The highlight of the agreement is the EFTA’s stated goal to increase Foreign Direct Investment (FDI) into India by $50 billion within 10 years, and another $50 billion in the five years thereafter, which could generate one million jobs in the country. The investment flow is tied to 9.5% nominal GDP growth in India for 15 years and some tariff concessions on a chunk of their exports to India. Indian service firms and professionals will get greater market access to these countries. Every one of these countries has a strong point. Switzerland, Norway and Liechtenstein have highly developed financial sectors and Iceland has well-developed tourism and fisheries sectors. India has a trade deficit with Switzerland mainly because of gold imports. The agreement will lead to the “elimination of duties on most industrial goods exported to India”, such as pharmaceutical products, machinery and watches. Swiss wines and chocolates will get cheaper in India.

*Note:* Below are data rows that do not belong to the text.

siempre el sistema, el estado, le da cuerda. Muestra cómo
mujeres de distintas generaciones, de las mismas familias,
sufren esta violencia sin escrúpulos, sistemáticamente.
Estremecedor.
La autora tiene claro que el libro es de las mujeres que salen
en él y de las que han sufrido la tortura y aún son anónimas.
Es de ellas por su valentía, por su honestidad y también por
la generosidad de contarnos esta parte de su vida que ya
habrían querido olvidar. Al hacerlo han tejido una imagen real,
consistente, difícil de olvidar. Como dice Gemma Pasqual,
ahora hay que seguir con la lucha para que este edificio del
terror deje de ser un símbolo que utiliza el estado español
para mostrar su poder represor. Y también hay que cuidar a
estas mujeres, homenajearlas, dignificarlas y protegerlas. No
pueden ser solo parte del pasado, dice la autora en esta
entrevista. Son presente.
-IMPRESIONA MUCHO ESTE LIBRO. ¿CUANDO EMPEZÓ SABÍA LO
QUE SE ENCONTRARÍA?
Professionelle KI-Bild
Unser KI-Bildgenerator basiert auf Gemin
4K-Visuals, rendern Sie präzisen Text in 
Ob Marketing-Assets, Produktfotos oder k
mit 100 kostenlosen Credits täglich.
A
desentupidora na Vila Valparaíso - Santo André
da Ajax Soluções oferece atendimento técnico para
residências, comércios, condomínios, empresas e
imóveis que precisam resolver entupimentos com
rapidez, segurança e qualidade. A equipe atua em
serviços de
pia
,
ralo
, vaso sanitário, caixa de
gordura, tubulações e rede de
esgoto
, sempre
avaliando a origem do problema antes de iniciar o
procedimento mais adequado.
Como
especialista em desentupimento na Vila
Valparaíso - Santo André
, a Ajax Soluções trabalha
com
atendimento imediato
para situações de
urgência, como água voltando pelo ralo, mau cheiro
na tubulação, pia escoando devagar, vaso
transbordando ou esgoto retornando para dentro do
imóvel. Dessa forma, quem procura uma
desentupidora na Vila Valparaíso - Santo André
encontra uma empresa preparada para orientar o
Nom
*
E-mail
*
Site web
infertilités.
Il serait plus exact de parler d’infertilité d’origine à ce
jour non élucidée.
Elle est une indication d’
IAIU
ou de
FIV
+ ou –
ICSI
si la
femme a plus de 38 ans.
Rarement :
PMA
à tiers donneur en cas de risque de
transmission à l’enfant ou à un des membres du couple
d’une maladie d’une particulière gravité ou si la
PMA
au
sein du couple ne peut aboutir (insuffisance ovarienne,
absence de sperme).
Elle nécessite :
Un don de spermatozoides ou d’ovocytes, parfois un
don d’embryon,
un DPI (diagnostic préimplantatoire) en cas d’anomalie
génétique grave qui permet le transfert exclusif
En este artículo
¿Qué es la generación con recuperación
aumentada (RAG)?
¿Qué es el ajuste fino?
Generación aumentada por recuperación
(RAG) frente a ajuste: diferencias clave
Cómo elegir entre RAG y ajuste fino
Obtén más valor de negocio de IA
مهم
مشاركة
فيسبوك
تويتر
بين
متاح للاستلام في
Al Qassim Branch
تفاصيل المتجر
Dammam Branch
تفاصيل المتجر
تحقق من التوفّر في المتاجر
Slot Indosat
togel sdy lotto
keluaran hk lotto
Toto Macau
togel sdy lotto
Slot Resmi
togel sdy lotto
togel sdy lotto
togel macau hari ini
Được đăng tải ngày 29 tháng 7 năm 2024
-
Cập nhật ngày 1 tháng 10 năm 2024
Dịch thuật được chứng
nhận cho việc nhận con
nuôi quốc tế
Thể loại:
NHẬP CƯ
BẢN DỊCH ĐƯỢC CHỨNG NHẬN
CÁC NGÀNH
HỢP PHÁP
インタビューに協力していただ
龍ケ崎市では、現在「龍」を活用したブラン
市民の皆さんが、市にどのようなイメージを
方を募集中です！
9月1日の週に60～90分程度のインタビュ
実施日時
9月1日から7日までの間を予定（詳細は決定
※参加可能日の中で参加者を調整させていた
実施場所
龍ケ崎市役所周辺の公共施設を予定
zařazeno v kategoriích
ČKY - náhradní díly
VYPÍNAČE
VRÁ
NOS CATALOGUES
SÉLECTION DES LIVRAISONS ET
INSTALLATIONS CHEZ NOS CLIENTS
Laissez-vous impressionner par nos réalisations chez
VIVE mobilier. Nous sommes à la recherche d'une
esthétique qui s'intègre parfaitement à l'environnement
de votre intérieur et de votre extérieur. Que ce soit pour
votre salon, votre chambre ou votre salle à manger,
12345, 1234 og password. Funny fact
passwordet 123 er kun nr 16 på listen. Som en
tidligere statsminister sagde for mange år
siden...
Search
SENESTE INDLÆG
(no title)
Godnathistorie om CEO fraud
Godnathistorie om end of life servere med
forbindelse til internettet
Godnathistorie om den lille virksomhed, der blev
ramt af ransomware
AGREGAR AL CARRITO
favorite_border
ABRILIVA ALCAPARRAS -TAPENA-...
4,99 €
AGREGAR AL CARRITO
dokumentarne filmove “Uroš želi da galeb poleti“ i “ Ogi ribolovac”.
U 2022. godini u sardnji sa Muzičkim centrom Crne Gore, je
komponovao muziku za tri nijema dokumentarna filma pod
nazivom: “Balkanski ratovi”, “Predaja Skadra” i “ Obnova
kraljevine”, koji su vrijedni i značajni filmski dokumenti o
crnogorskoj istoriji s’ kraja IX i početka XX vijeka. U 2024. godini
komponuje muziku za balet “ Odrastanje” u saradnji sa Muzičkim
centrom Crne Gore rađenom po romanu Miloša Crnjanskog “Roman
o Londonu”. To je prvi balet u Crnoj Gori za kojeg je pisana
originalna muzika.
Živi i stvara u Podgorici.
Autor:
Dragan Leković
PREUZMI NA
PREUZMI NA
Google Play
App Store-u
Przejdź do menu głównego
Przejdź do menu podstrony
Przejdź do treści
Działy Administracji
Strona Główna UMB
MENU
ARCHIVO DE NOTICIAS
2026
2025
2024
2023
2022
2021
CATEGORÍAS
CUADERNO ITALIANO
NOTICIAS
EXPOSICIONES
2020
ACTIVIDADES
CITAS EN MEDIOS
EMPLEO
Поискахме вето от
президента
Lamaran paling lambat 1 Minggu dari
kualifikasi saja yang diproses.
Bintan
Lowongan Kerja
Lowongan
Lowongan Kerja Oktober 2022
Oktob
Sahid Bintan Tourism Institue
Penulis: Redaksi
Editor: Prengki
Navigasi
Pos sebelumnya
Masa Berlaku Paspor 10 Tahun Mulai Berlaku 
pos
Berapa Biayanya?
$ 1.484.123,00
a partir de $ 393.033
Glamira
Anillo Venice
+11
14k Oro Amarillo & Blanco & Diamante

India has offered “82.7% of its tariff lines which cover 95.3% of the group’s exports”. But most agricultural items are outside the purview of the deal and the EFTA’s market access offer covers 100% of non-agricultural products. The financial sector expertise and technology leadership of these countries can be deployed on a wide scale in India to the benefit of both sides. India has an ambitious target of $2 trillion in exports of goods and services by 2030. Trade agreements will have an important role in achieving it. India has recently signed a major trade deal with the UAE and an interim agreement with Australia. Bigger deals with the EU and the UK are under negotiation. The EFTA is important in that context. It may be said to be a trade deal for a re-globalising world, from India’s viewpoint.